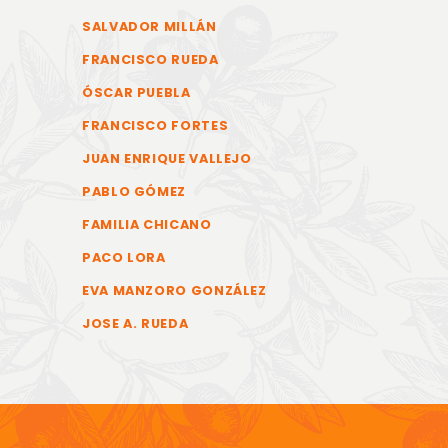
SALVADOR MILLÁN
FRANCISCO RUEDA
ÓSCAR PUEBLA
FRANCISCO FORTES
JUAN ENRIQUE VALLEJO
PABLO GÓMEZ
FAMILIA CHICANO
PACO LORA
EVA MANZORO GONZÁLEZ
JOSE A. RUEDA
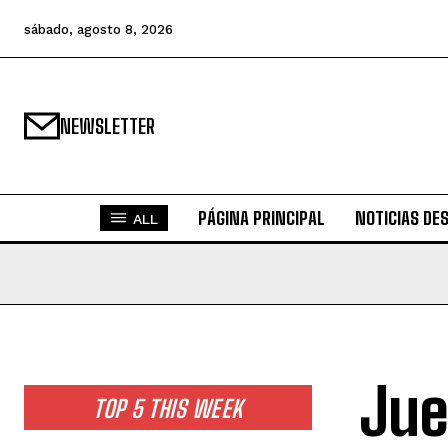
sábado, agosto 8, 2026
NEWSLETTER
PÁGINA PRINCIPAL
NOTICIAS DE
ALL
Jue
TOP 5 THIS WEEK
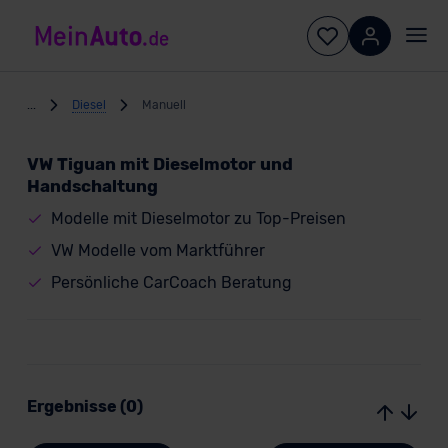
...
Diesel
Manuell
VW Tiguan mit Dieselmotor und
Handschaltung
Modelle mit Dieselmotor zu Top-Preisen
VW Modelle vom Marktführer
Persönliche CarCoach Beratung
Ergebnisse (0)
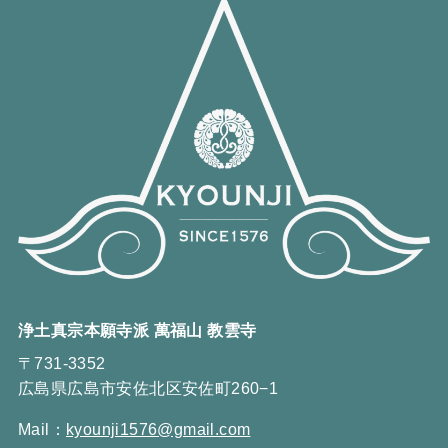
浄土真宗本願寺派 萬福山 教雲寺
〒731-3352
広島県広島市安佐北区安佐町260−1
Mail：
kyounji1576@gmail.com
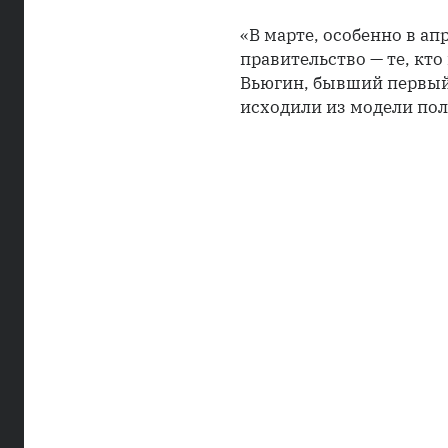
«В марте, особенно в ап
правительство — те, кт
Вьюгин, бывший первый
исходили из модели пол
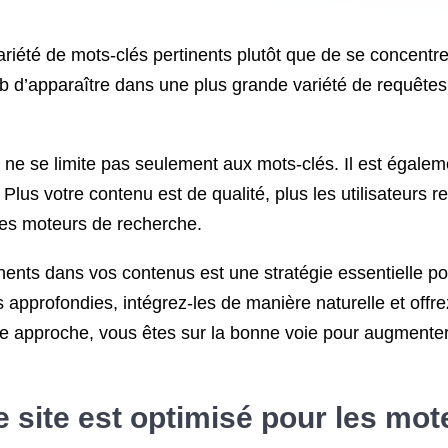
 variété de mots-clés pertinents plutôt que de se concent
b d’apparaître dans une plus grande variété de requêtes d
ne se limite pas seulement aux mots-clés. Il est égalemen
Plus votre contenu est de qualité, plus les utilisateurs re
 les moteurs de recherche.
tinents dans vos contenus est une stratégie essentielle p
 approfondies, intégrez-les de manière naturelle et offre
te approche, vous êtes sur la bonne voie pour augmenter v
 site est optimisé pour les mo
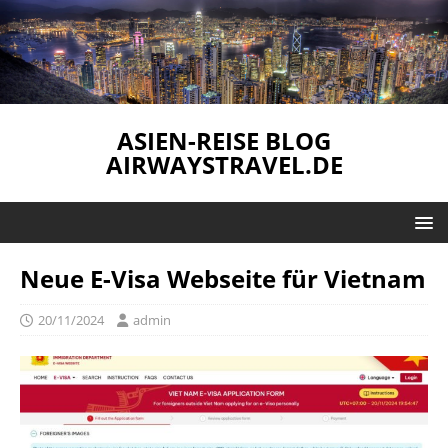
ASIEN-REISE BLOG
AIRWAYSTRAVEL.DE
Neue E-Visa Webseite für Vietnam
20/11/2024
admin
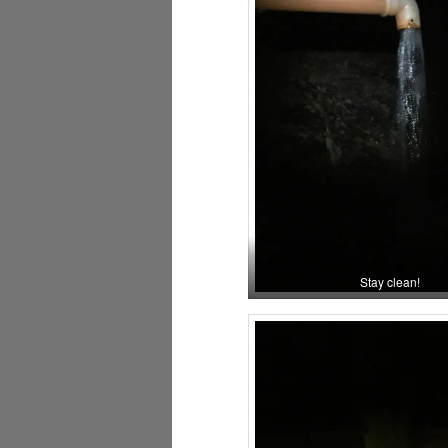
Stay clean!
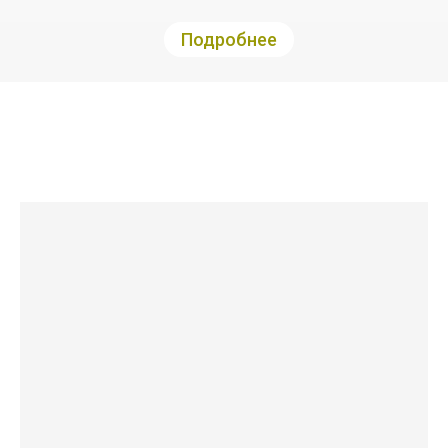
Подробнее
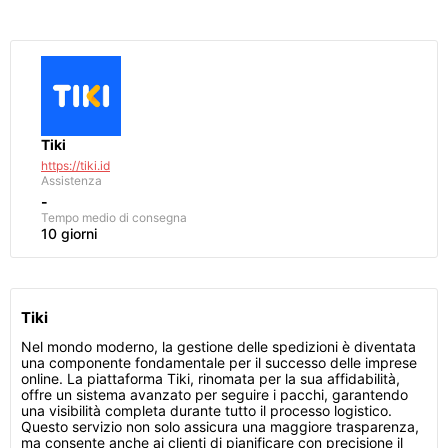
Tiki
https://tiki.id
Assistenza
-
Tempo medio di consegna
10 giorni
Tiki
Nel mondo moderno, la gestione delle spedizioni è diventata
una componente fondamentale per il successo delle imprese
online. La piattaforma Tiki, rinomata per la sua affidabilità,
offre un sistema avanzato per seguire i pacchi, garantendo
una visibilità completa durante tutto il processo logistico.
Questo servizio non solo assicura una maggiore trasparenza,
ma consente anche ai clienti di pianificare con precisione il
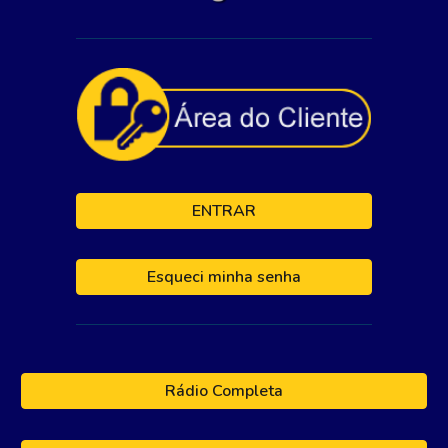
ENTRAR
Esqueci minha senha
Rádio Completa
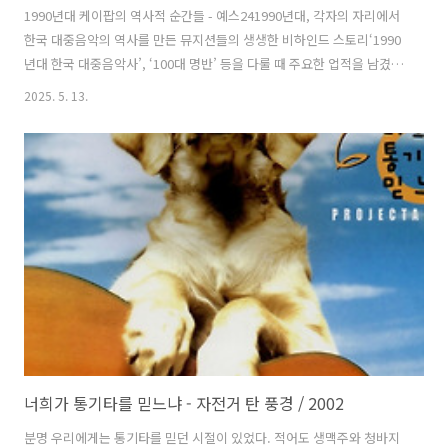
1990년대 케이팝의 역사적 순간들 - 예스241990년대, 각자의 자리에서
한국 대중음악의 역사를 만든 뮤지션들의 생생한 비하인드 스토리‘1990
년대 한국 대중음악사’, ‘100대 명반’ 등을 다룰 때 주요한 업적을 남겼음
에도 여러 이유로www.yes24.com I Lay My Love On You는 아일랜드
2025. 5. 13.
그룹 웨스트라이프(Westlife)가 2000년 발표한 2번째 스튜디오 앨범 에
수록한 곡으로 영미권 외에 싱글을 내서 스웨덴 10위 등 유럽 여러 나라
에서 사랑을 받았다. 아직까지도 계속 사랑을 받는 스테디셀러다. 요르겐
엘로프손(Jörgen Elofsson), 페르 마그누손(Per Magnusson), 데이빗
크루거(David Kreuger) 등이 만들고 페르와 데이빗이 프로듀서를 맡았
다. ..
너희가 통기타를 믿느냐 - 자전거 탄 풍경 / 2002
분명 우리에게는 통기타를 믿던 시절이 있었다. 적어도 생맥주와 청바지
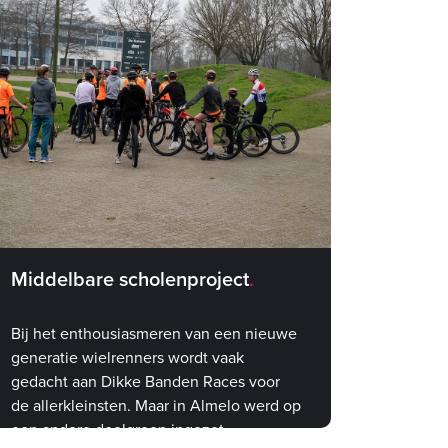
Middelbare scholenproject
Bij het enthousiasmeren van een nieuwe
generatie wielrenners wordt vaak
gedacht aan Dikke Banden Races voor
de allerkleinsten. Maar in Almelo werd op
een andere doelgroep ingezet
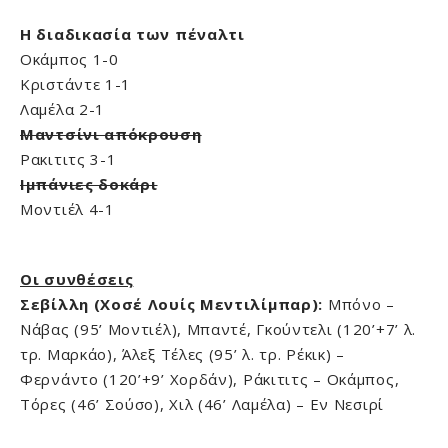
Η διαδικασία των πέναλτι
Οκάμπος 1-0
Κριστάντε 1-1
Λαμέλα 2-1
Μαντσίνι απόκρουση
Ρακιτιτς 3-1
Ιμπάνιες δοκάρι
Μοντιέλ 4-1
Οι συνθέσεις
Σεβίλλη (Χοσέ Λουίς Μεντιλίμπαρ):
Μπόνο –
Νάβας (95’ Μοντιέλ), Μπαντέ, Γκούντελι (120’+7’ λ.
τρ. Μαρκάο), Άλεξ Τέλες (95’ λ. τρ. Ρέκικ) –
Φερνάντο (120’+9’ Χορδάν), Ράκιτιτς – Οκάμπος,
Τόρες (46’ Σούσο), Χιλ (46’ Λαμέλα) – Εν Νεσιρί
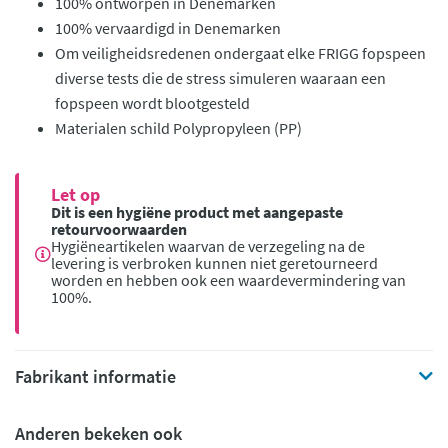
100% ontworpen in Denemarken
100% vervaardigd in Denemarken
Om veiligheidsredenen ondergaat elke FRIGG fopspeen
diverse tests die de stress simuleren waaraan een
fopspeen wordt blootgesteld
Materialen schild Polypropyleen (PP)
Let op
Dit is een hygiëne product met aangepaste
retourvoorwaarden
Hygiëneartikelen waarvan de verzegeling na de
levering is verbroken kunnen niet geretourneerd
worden en hebben ook een waardevermindering van
100%.
Fabrikant informatie
Anderen bekeken ook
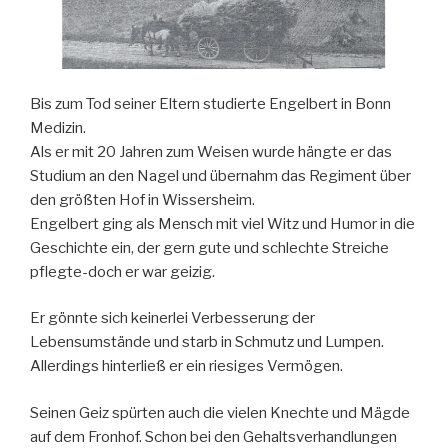
Bis zum Tod seiner Eltern studierte Engelbert in Bonn
Medizin.
Als er mit 20 Jahren zum Weisen wurde hängte er das
Studium an den Nagel und übernahm das Regiment über
den größten Hof in Wissersheim.
Engelbert ging als Mensch mit viel Witz und Humor in die
Geschichte ein, der gern gute und schlechte Streiche
pflegte-doch er war geizig.
Er gönnte sich keinerlei Verbesserung der
Lebensumstände und starb in Schmutz und Lumpen.
Allerdings hinterließ er ein riesiges Vermögen.
Seinen Geiz spürten auch die vielen Knechte und Mägde
auf dem Fronhof. Schon bei den Gehaltsverhandlungen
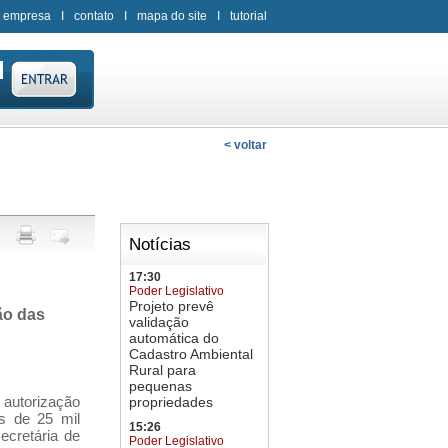
 empresa
I
contato
I
mapa do site
I
tutorial
< voltar
Notícias
17:30
Poder Legislativo
Projeto prevê
ão das
validação
automática do
Cadastro Ambiental
Rural para
pequenas
 autorização
propriedades
is de 25 mil
15:26
ecretária de
Poder Legislativo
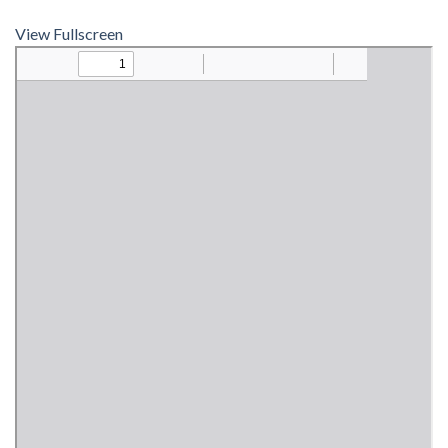
View Fullscreen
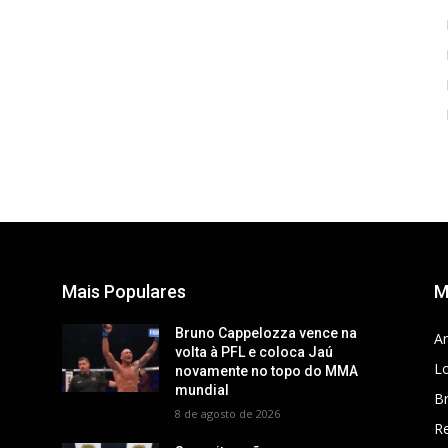
Mais Populares
M
Bruno Cappelozza vence na
Ar
volta à PFL e coloca Jaú
Lo
novamente no topo do MMA
mundial
Br
8 de agosto de 2026
R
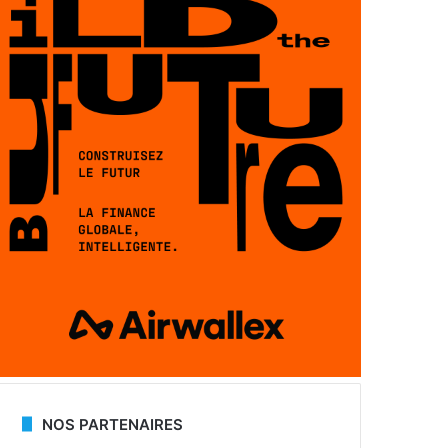
NOS PARTENAIRES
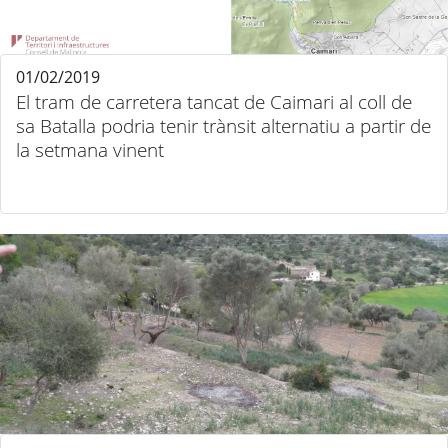
01/02/2019
El tram de carretera tancat de Caimari al coll de
sa Batalla podria tenir trànsit alternatiu a partir de
la setmana vinent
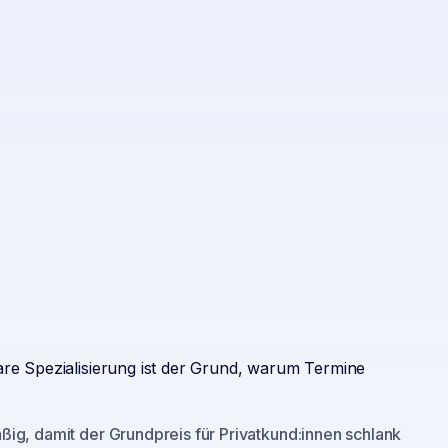
are Spezialisierung ist der Grund, warum Termine
ig, damit der Grundpreis für Privatkund:innen schlank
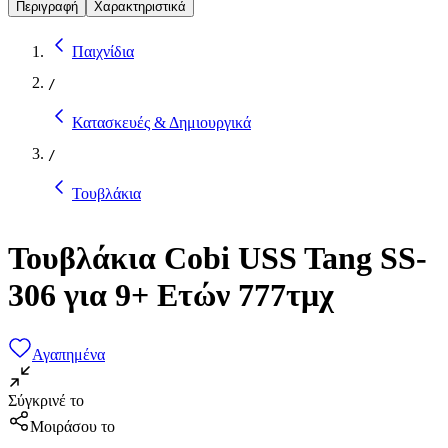
Περιγραφή
Χαρακτηριστικά
Παιχνίδια
/
Κατασκευές & Δημιουργικά
/
Τουβλάκια
Τουβλάκια Cobi USS Tang SS-
306 για 9+ Ετών 777τμχ
Αγαπημένα
Σύγκρινέ το
Μοιράσου το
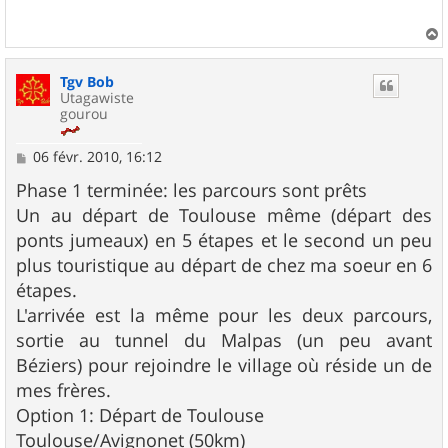
a
u
Tgv Bob
t
Utagawiste
gourou
M
06 févr. 2010, 16:12
e
s
Phase 1 terminée: les parcours sont prêts
s
Un au départ de Toulouse même (départ des
a
g
ponts jumeaux) en 5 étapes et le second un peu
e
plus touristique au départ de chez ma soeur en 6
étapes.
L'arrivée est la même pour les deux parcours,
sortie au tunnel du Malpas (un peu avant
Béziers) pour rejoindre le village où réside un de
mes frères.
Option 1: Départ de Toulouse
Toulouse/Avignonet (50km)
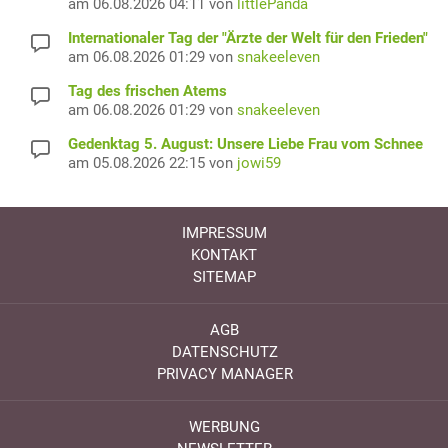
am 06.08.2026 04:11 von
littlePanda
Internationaler Tag der "Ärzte der Welt für den Frieden"
am 06.08.2026 01:29 von
snakeeleven
Tag des frischen Atems
am 06.08.2026 01:29 von
snakeeleven
Gedenktag 5. August: Unsere Liebe Frau vom Schnee
am 05.08.2026 22:15 von
jowi59
IMPRESSUM
KONTAKT
SITEMAP
AGB
DATENSCHUTZ
PRIVACY MANAGER
WERBUNG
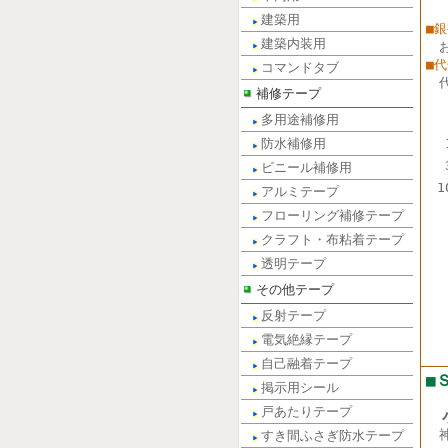
建築用
■
建築内装用
■
コマンドタブ
補修テープ
多用途補修用
防水補修用
ビニール補修用
1
アルミテープ
フローリング補修テープ
クラフト・布粘着テープ
透明テープ
その他テープ
反射テープ
電気絶縁テープ
自己融着テープ
■
掲示用シール
戸あたりテープ
小
すき間ふさぎ防水テープ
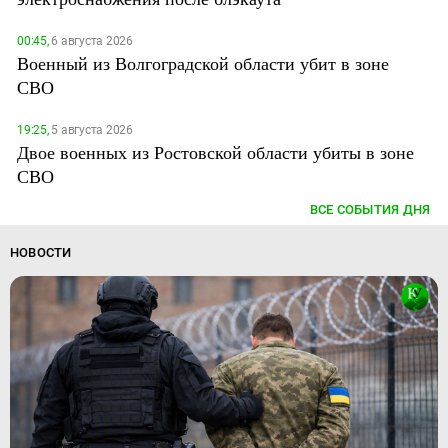
00:45,
6 августа 2026
Военный из Волгоградской области убит в зоне
СВО
19:25,
5 августа 2026
Двое военных из Ростовской области убиты в зоне
СВО
ВСЕ СОБЫТИЯ ДНЯ
НОВОСТИ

________________________________________

Scan the records above, then copy out each line that mentions "variété".

 variété de mots-clés pertinents plutôt que de se concent
b d’apparaître dans une plus grande variété de requêtes d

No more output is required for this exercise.